------ Extracted material
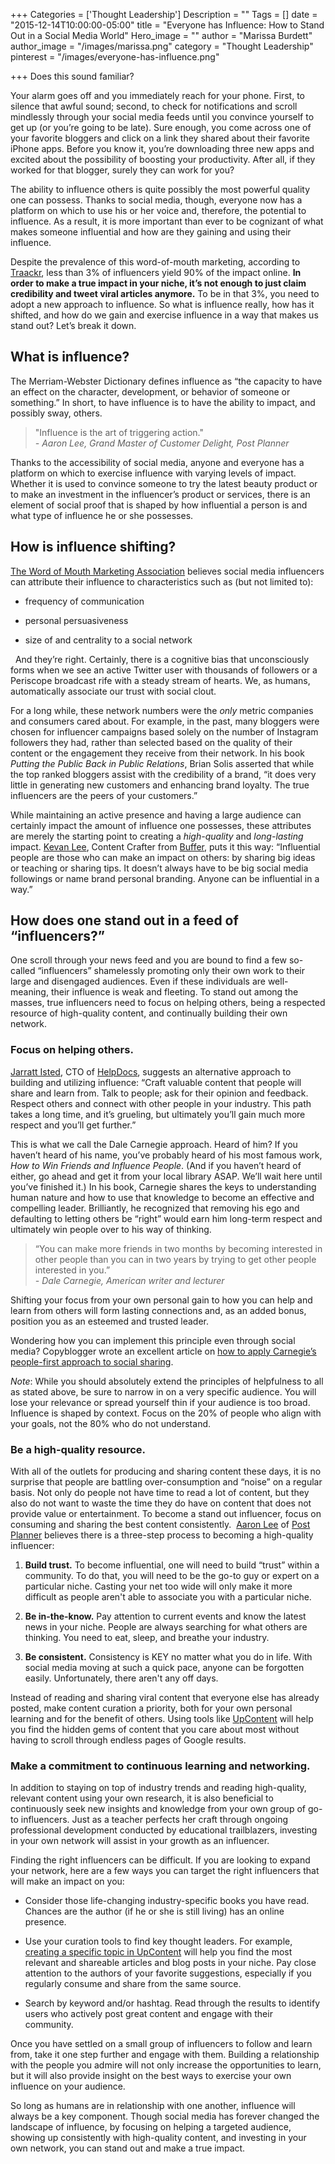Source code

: +++
Categories = ['Thought Leadership']
Description = ""
Tags = []
date = "2015-12-14T10:00:00-05:00"
title = "Everyone has Influence: How to Stand Out in a Social Media World"
Hero_image = ""
author = "Marissa Burdett"
author_image = "/images/marissa.png"
category = "Thought Leadership"
pinterest = "/images/everyone-has-influence.png"

+++
Does this sound familiar?

Your alarm goes off and you immediately reach for your phone. First, to silence that awful sound; second, to check for notifications and scroll mindlessly through your social media feeds until you convince yourself to get up (or you’re going to be late). Sure enough, you come across one of your favorite bloggers and click on a link they shared about their favorite iPhone apps. Before you know it, you’re downloading three new apps and excited about the possibility of boosting your productivity. After all, if they worked for that blogger, surely they can work for you?

The ability to influence others is quite possibly the most powerful quality one can possess. Thanks to social media, though, everyone now has a platform on which to use his or her voice and, therefore, the potential to influence. As a result, it is more important than ever to be cognizant of what makes someone influential and how are they gaining and using their influence.

Despite the prevalence of this word-of-mouth marketing, according to [Traackr](http://traackr.com/blog/2012/05/we-are-all-part-of-the-influential-3/), less than 3% of influencers yield 90% of the impact online. **In order to make a true impact in your niche, it’s not enough to just claim credibility and tweet viral articles anymore.** To be in that 3%, you need to adopt a new approach to influence. So what is influence really, how has it shifted, and how do we gain and exercise influence in a way that makes us stand out? Let’s break it down.

## What is influence?

The Merriam-Webster Dictionary defines influence as “the capacity to have an effect on the character, development, or behavior of someone or something.” In short, to have influence is to have the ability to impact, and possibly sway, others.

> "Influence is the art of triggering action."<br>
> *- Aaron Lee, Grand Master of Customer Delight, Post Planner*

Thanks to the accessibility of social media, anyone and everyone has a platform on which to exercise influence with varying levels of impact. Whether it is used to convince someone to try the latest beauty product or to make an investment in the influencer’s product or services, there is an element of social proof that is shaped by how influential a person is and what type of influence he or she possesses.

## How is influence shifting?

[The Word of Mouth Marketing Association](http://womma.org/) believes social media influencers can attribute their influence to characteristics such as (but not limited to):

-	frequency of communication 

- personal persuasiveness 

- size of and centrality to a social network

 
And they’re right. Certainly, there is a cognitive bias that unconsciously forms when we see an active Twitter user with thousands of followers or a Periscope broadcast rife with a steady stream of hearts. We, as humans, automatically associate our trust with social clout.

For a long while, these network numbers were the *only* metric companies and consumers cared about. For example, in the past, many bloggers were chosen for influencer campaigns based solely on the number of Instagram followers they had, rather than selected based on the quality of their content or the engagement they receive from their network. In his book *Putting the Public Back in Public Relations*, Brian Solis asserted that while the top ranked bloggers assist with the credibility of a brand, “it does very little in generating new customers and enhancing brand loyalty. The true influencers are the peers of your customers.”

While maintaining an active presence and having a large audience can certainly impact the amount of influence one possesses, these attributes are merely the starting point to creating a *high-quality* and *long-lasting* impact. [Kevan Lee](https://twitter.com/kevanlee), Content Crafter from [Buffer](https://buffer.com/), puts it this way: “Influential people are those who can make an impact on others: by sharing big ideas or teaching or sharing tips. It doesn’t always have to be big social media followings or name brand personal branding. Anyone can be influential in a way.”

## How does one stand out in a feed of “influencers?”

One scroll through your news feed and you are bound to find a few so-called “influencers” shamelessly promoting only their own work to their large and disengaged audiences. Even if these individuals are well-meaning, their influence is weak and fleeting. To stand out among the masses, true influencers need to focus on helping others, being a respected resource of high-quality content, and continually building their own network.

### Focus on helping others.

[Jarratt Isted](http://twitter.com/jarrattisted), CTO of [HelpDocs](http://www.helpdocs.io), suggests an alternative approach to building and utilizing influence: “Craft valuable content that people will share and learn from. Talk to people; ask for their opinion and feedback. Respect others and connect with other people in your industry. This path takes a long time, and it’s grueling, but ultimately you’ll gain much more respect and you’ll get further.”

This is what we call the Dale Carnegie approach. Heard of him? If you haven’t heard of his name, you’ve probably heard of his most famous work, *How to Win Friends and Influence People*. (And if you haven’t heard of either, go ahead and get it from your local library ASAP. We’ll wait here until you’ve finished it.) In his book, Carnegie shares the keys to understanding human nature and how to use that knowledge to become an effective and compelling leader. Brilliantly, he recognized that removing his ego and defaulting to letting others be “right” would earn him long-term respect and ultimately win people over to his way of thinking.

> “You can make more friends in two months by becoming interested in other people than you can in two years by trying to get other people interested in you.” <br>
> *- Dale Carnegie, American writer and lecturer*

Shifting your focus from your own personal gain to how you can help and learn from others will form lasting connections and, as an added bonus, position you as an esteemed and trusted leader.

Wondering how you can implement this principle even through social media? Copyblogger wrote an excellent article on [how to apply Carnegie’s people-first approach to social sharing](http://www.copyblogger.com/win-friends-online).

*Note*: While you should absolutely extend the principles of helpfulness to all as stated above, be sure to narrow in on a very specific audience. You will lose your relevance or spread yourself thin if your audience is too broad. Influence is shaped by context. Focus on the 20% of people who align with your goals, not the 80% who do not understand.

### Be a high-quality resource.

With all of the outlets for producing and sharing content these days, it is no surprise that people are battling over-consumption and “noise” on a regular basis. Not only do people not have time to read a lot of content, but they also do not want to waste the time they do have on content that does not provide value or entertainment. To become a stand out influencer, focus on consuming and sharing the best content consistently.
 [Aaron Lee](http://twitter.com/askaaronlee) of [Post Planner](http://www.postplanner.com) believes there is a three-step process to becoming a high-quality influencer:

1. **Build trust.**
To become influential, one will need to build “trust” within a community. To do that, you will need to be the go-to guy or expert on a particular niche. Casting your net too wide will only make it more difficult as people aren't able to associate you with a particular niche.

2. **Be in-the-know.**
Pay attention to current events and know the latest news in your niche. People are always searching for what others are thinking. You need to eat, sleep, and breathe your industry.

3. **Be consistent.**
Consistency is KEY no matter what you do in life. With social media moving at such a quick pace, anyone can be forgotten easily. Unfortunately, there aren't any off days.

Instead of reading and sharing viral content that everyone else has already posted, make content curation a priority, both for your own personal learning and for the benefit of others. Using tools like [UpContent](http://my.upcontent.com) will help you find the hidden gems of content that you care about most without having to scroll through endless pages of Google results.

### Make a commitment to continuous learning and networking.

In addition to staying on top of industry trends and reading high-quality, relevant content using your own research, it is also beneficial to continuously seek new insights and knowledge from your own group of go-to influencers. Just as a teacher perfects her craft through ongoing professional development conducted by educational trailblazers, investing in your own network will assist in your growth as an influencer.

Finding the right influencers can be difficult. If you are looking to expand your network, here are a few ways you can target the right influencers that will make an impact on you:

- Consider those life-changing industry-specific books you have read. Chances are the author (if he or she is still living) has an online presence. 

- Use your curation tools to find key thought leaders. For example, [creating a specific topic in UpContent](https://upcontent.com/post/how-to-create-an-effective-upcontent-topic/) will help you find the most relevant and shareable articles and blog posts in your niche. Pay close attention to the authors of your favorite suggestions, especially if you regularly consume and share from the same source. 

- Search by keyword and/or hashtag. Read through the results to identify users who actively post great content and engage with their community. 

Once you have settled on a small group of influencers to follow and learn from, take it one step further and engage with them. Building a relationship with the people you admire will not only increase the opportunities to learn, but it will also provide insight on the best ways to exercise your own influence on your audience.

So long as humans are in relationship with one another, influence will always be a key component. Though social media has forever changed the landscape of influence, by focusing on helping a targeted audience, showing up consistently with high-quality content, and investing in your own network, you can stand out and make a true impact.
------------
- _Your objective_: Set the entries down again exactly. Do not include the images.

- _Answer to this task_:
Source code

: +++
Categories = ['Thought Leadership']
Description = ""
Tags = []
date = "2015-12-14T10:00:00-05:00"
title = "Everyone has Influence: How to Stand Out in a Social Media World"
Hero_image = ""
author = "Marissa Burdett"
author_image = "/images/marissa.png"
category = "Thought Leadership"
pinterest = "/images/everyone-has-influence.png"

+++
Does this sound familiar?

Your alarm goes off and you immediately reach for your phone. First, to silence that awful sound; second, to check for notifications and scroll mindlessly through your social media feeds until you convince yourself to get up (or you’re going to be late). Sure enough, you come across one of your favorite bloggers and click on a link they shared about their favorite iPhone apps. Before you know it, you’re downloading three new apps and excited about the possibility of boosting your productivity. After all, if they worked for that blogger, surely they can work for you?

The ability to influence others is quite possibly the most powerful quality one can possess. Thanks to social media, though, everyone now has a platform on which to use his or her voice and, therefore, the potential to influence. As a result, it is more important than ever to be cognizant of what makes someone influential and how are they gaining and using their influence.

Despite the prevalence of this word-of-mouth marketing, according to [Traackr](http://traackr.com/blog/2012/05/we-are-all-part-of-the-influential-3/), less than 3% of influencers yield 90% of the impact online. **In order to make a true impact in your niche, it’s not enough to just claim credibility and tweet viral articles anymore.** To be in that 3%, you need to adopt a new approach to influence. So what is influence really, how has it shifted, and how do we gain and exercise influence in a way that makes us stand out? Let’s break it down.

## What is influence?

The Merriam-Webster Dictionary defines influence as “the capacity to have an effect on the character, development, or behavior of someone or something.” In short, to have influence is to have the ability to impact, and possibly sway, others.

> "Influence is the art of triggering action."<br>
> *- Aaron Lee, Grand Master of Customer Delight, Post Planner*

Thanks to the accessibility of social media, anyone and everyone has a platform on which to exercise influence with varying levels of impact. Whether it is used to convince someone to try the latest beauty product or to make an investment in the influencer’s product or services, there is an element of social proof that is shaped by how influential a person is and what type of influence he or she possesses.

## How is influence shifting?

[The Word of Mouth Marketing Association](http://womma.org/) believes social media influencers can attribute their influence to characteristics such as (but not limited to):

-	frequency of communication 

- personal persuasiveness 

- size of and centrality to a social network

 
And they’re right. Certainly, there is a cognitive bias that unconsciously forms when we see an active Twitter user with thousands of followers or a Periscope broadcast rife with a steady stream of hearts. We, as humans, automatically associate our trust with social clout.

For a long while, these network numbers were the *only* metric companies and consumers cared about. For example, in the past, many bloggers were chosen for influencer campaigns based solely on the number of Instagram followers they had, rather than selected based on the quality of their content or the engagement they receive from their network. In his book *Putting the Public Back in Public Relations*, Brian Solis asserted that while the top ranked bloggers assist with the credibility of a brand, “it does very little in generating new customers and enhancing brand loyalty. The true influencers are the peers of your customers.”

While maintaining an active presence and having a large audience can certainly impact the amount of influence one possesses, these attributes are merely the starting point to creating a *high-quality* and *long-lasting* impact. [Kevan Lee](https://twitter.com/kevanlee), Content Crafter from [Buffer](https://buffer.com/), puts it this way: “Influential people are those who can make an impact on others: by sharing big ideas or teaching or sharing tips. It doesn’t always have to be big social media followings or name brand personal branding. Anyone can be influential in a way.”

## How does one stand out in a feed of “influencers?”

One scroll through your news feed and you are bound to find a few so-called “influencers” shamelessly promoting only their own work to their large and disengaged audiences. Even if these individuals are well-meaning, their influence is weak and fleeting. To stand out among the masses, true influencers need to focus on helping others, being a respected resource of high-quality content, and continually building their own network.

### Focus on helping others.

[Jarratt Isted](http://twitter.com/jarrattisted), CTO of [HelpDocs](http://www.helpdocs.io), suggests an alternative approach to building and utilizing influence: “Craft valuable content that people will share and learn from. Talk to people; ask for their opinion and feedback. Respect others and connect with other people in your industry. This path takes a long time, and it’s grueling, but ultimately you’ll gain much more respect and you’ll get further.”

This is what we call the Dale Carnegie approach. Heard of him? If you haven’t heard of his name, you’ve probably heard of his most famous work, *How to Win Friends and Influence People*. (And if you haven’t heard of either, go ahead and get it from your local library ASAP. We’ll wait here until you’ve finished it.) In his book, Carnegie shares the keys to understanding human nature and how to use that knowledge to become an effective and compelling leader. Brilliantly, he recognized that removing his ego and defaulting to letting others be “right” would earn him long-term respect and ultimately win people over to his way of thinking.

> “You can make more friends in two months by becoming interested in other people than you can in two years by trying to get other people interested in you.” <br>
> *- Dale Carnegie, American writer and lecturer*

Shifting your focus from your own personal gain to how you can help and learn from others will form lasting connections and, as an added bonus, position you as an esteemed and trusted leader.

Wondering how you can implement this principle even through social media? Copyblogger wrote an excellent article on [how to apply Carnegie’s people-first approach to social sharing](http://www.copyblogger.com/win-friends-online).

*Note*: While you should absolutely extend the principles of helpfulness to all as stated above, be sure to narrow in on a very specific audience. You will lose your relevance or spread yourself thin if your audience is too broad. Influence is shaped by context. Focus on the 20% of people who align with your goals, not the 80% who do not understand.

### Be a high-quality resource.

With all of the outlets for producing and sharing content these days, it is no surprise that people are battling over-consumption and “noise” on a regular basis. Not only do people not have time to read a lot of content, but they also do not want to waste the time they do have on content that does not provide value or entertainment. To become a stand out influencer, focus on consuming and sharing the best content consistently.
 [Aaron Lee](http://twitter.com/askaaronlee) of [Post Planner](http://www.postplanner.com) believes there is a three-step process to becoming a high-quality influencer:

1. **Build trust.**
To become influential, one will need to build “trust” within a community. To do that, you will need to be the go-to guy or expert on a particular niche. Casting your net too wide will only make it more difficult as people aren't able to associate you with a particular niche.

2. **Be in-the-know.**
Pay attention to current events and know the latest news in your niche. People are always searching for what others are thinking. You need to eat, sleep, and breathe your industry.

3. **Be consistent.**
Consistency is KEY no matter what you do in life. With social media moving at such a quick pace, anyone can be forgotten easily. Unfortunately, there aren't any off days.

Instead of reading and sharing viral content that everyone else has already posted, make content curation a priority, both for your own personal learning and for the benefit of others. Using tools like [UpContent](http://my.upcontent.com) will help you find the hidden gems of content that you care about most without having to scroll through endless pages of Google results.

### Make a commitment to continuous learning and networking.

In addition to staying on top of industry trends and reading high-quality, relevant content using your own research, it is also beneficial to continuously seek new insights and knowledge from your own group of go-to influencers. Just as a teacher perfects her craft through ongoing professional development conducted by educational trailblazers, investing in your own network will assist in your growth as an influencer.

Finding the right influencers can be difficult. If you are looking to expand your network, here are a few ways you can target the right influencers that will make an impact on you:

- Consider those life-changing industry-specific books you have read. Chances are the author (if he or she is still living) has an online presence. 

- Use your curation tools to find key thought leaders. For example, [creating a specific topic in UpContent](https://upcontent.com/post/how-to-create-an-effective-upcontent-topic/) will help you find the most relevant and shareable articles and blog posts in your niche. Pay close attention to the authors of your favorite suggestions, especially if you regularly consume and share from the same source. 

- Search by keyword and/or hashtag. Read through the results to identify users who actively post great content and engage with their community. 

Once you have settled on a small group of influencers to follow and learn from, take it one step further and engage with them. Building a relationship with the people you admire will not only increase the opportunities to learn, but it will also provide insight on the best ways to exercise your own influence on your audience.

So long as humans are in relationship with one another, influence will always be a key component. Though social media has forever changed the landscape of influence, by focusing on helping a targeted audience, showing up consistently with high-quality content, and investing in your own network, you can stand out and make a true impact.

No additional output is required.